*** MATERIAL FOR THIS TASK
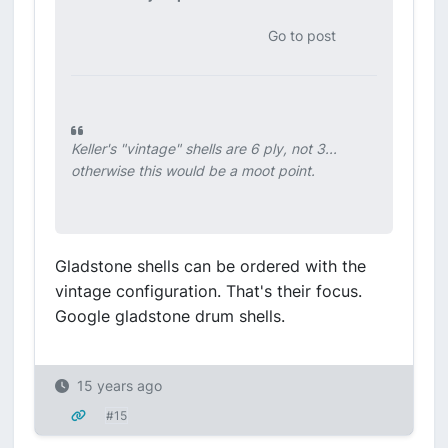
Go to post
Keller's "vintage" shells are 6 ply, not 3...
otherwise this would be a moot point.
Gladstone shells can be ordered with the
vintage configuration. That's their focus.
Google gladstone drum shells.
15 years ago
#15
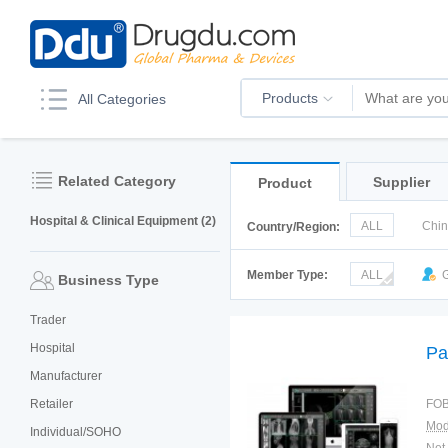
Products
All Categories
Related Category
Supplier
Product
Hospital & Clinical Equipment (2)
ALL
Chi
Country/Region:
Italy
Kor
Member Type:
ALL
G
Business Type
Trader
Hospital
Pa
Manufacturer
Retailer
FOB
Mod
Individual/SOHO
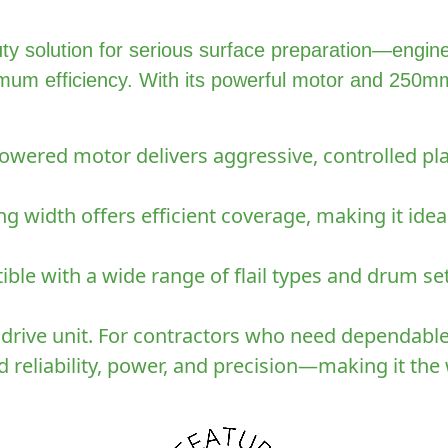
y solution for serious surface preparation—engin
mum efficiency. With its powerful motor and 250mm c
wered motor delivers aggressive, controlled pla
 width offers efficient coverage, making it ide
ble with a wide range of flail types and drum set
 drive unit. For contractors who need dependabl
 reliability, power, and precision—making it th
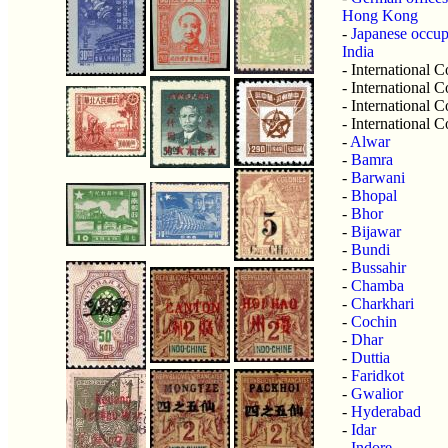
Hong Kong
-
Japanese occu
India
- International
- International
- International
- International
-
Alwar
-
Bamra
-
Barwani
-
Bhopal
-
Bhor
-
Bijawar
-
Bundi
-
Bussahir
-
Chamba
-
Charkhari
-
Cochin
-
Dhar
-
Duttia
-
Faridkot
-
Gwalior
-
Hyderabad
-
Idar
-
Indore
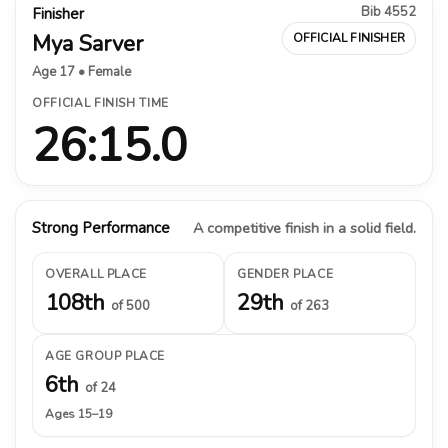
Bib 4552
Finisher
Mya Sarver
OFFICIAL FINISHER
Age 17 • Female
OFFICIAL FINISH TIME
26:15.0
Strong Performance
A competitive finish in a solid field.
OVERALL PLACE
GENDER PLACE
108th
29th
of 500
of 263
AGE GROUP PLACE
6th
of 24
Ages 15–19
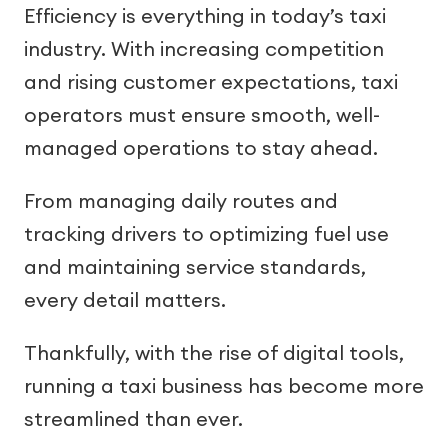
Efficiency is everything in today’s taxi
industry. With increasing competition
and rising customer expectations, taxi
operators must ensure smooth, well-
managed operations to stay ahead.
From managing daily routes and
tracking drivers to optimizing fuel use
and maintaining service standards,
every detail matters.
Thankfully, with the rise of digital tools,
running a taxi business has become more
streamlined than ever.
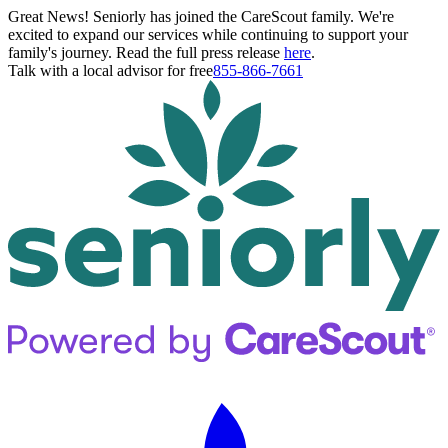
Great News! Seniorly has joined the CareScout family. We're
excited to expand our services while continuing to support your
family's journey. Read the full press release
here
.
Talk with a local advisor for free
855-866-7661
******
▸ WORK TO BE COMPLETED:
Where a picture appears, skip it and copy the rest of the data word for word.

▸ EXERCISE OUTPUT:
Go to post
Keller's "vintage" shells are 6 ply, not 3...
otherwise this would be a moot point.
Gladstone shells can be ordered with the
vintage configuration. That's their focus.
Google gladstone drum shells.
15 years ago
#15
Products
All Categories
Related Category
Supplier
Product
Hospital & Clinical Equipment (2)
ALL
Chi
Country/Region:
Italy
Kor
Member Type:
ALL
G
Business Type
Trader
Hospital
Pa
Manufacturer
Retailer
FOB
Mod
Individual/SOHO
y solution for serious surface preparation—engin
mum efficiency. With its powerful motor and 250mm c
wered motor delivers aggressive, controlled pla
 width offers efficient coverage, making it ide
ble with a wide range of flail types and drum set
 drive unit. For contractors who need dependabl
 reliability, power, and precision—making it th
Hong Kong
-
Japanese occu
India
- International
- International
- International
- International
-
Alwar
-
Bamra
-
Barwani
-
Bhopal
-
Bhor
-
Bijawar
-
Bundi
-
Bussahir
-
Chamba
-
Charkhari
-
Cochin
-
Dhar
-
Duttia
-
Faridkot
-
Gwalior
-
Hyderabad
-
Idar
-
Indore
Bib 4552
Finisher
Mya Sarver
OFFICIAL FINISHER
Age 17 • Female
OFFICIAL FINISH TIME
26:15.0
Strong Performance
A competitive finish in a solid field.
OVERALL PLACE
GENDER PLACE
108th
29th
of 500
of 263
AGE GROUP PLACE
6th
of 24
Ages 15–19
Efficiency is everything in today’s taxi
industry. With increasing competition
and rising customer expectations, taxi
operators must ensure smooth, well-
managed operations to stay ahead.
From managing daily routes and
tracking drivers to optimizing fuel use
and maintaining service standards,
every detail matters.
Thankfully, with the rise of digital tools,
running a taxi business has become more
streamlined than ever.
Great News! Seniorly has joined the CareScout family. We're
excited to expand our services while continuing to support your
family's journey. Read the full press release
here
.
Talk with a local advisor for free
855-866-7661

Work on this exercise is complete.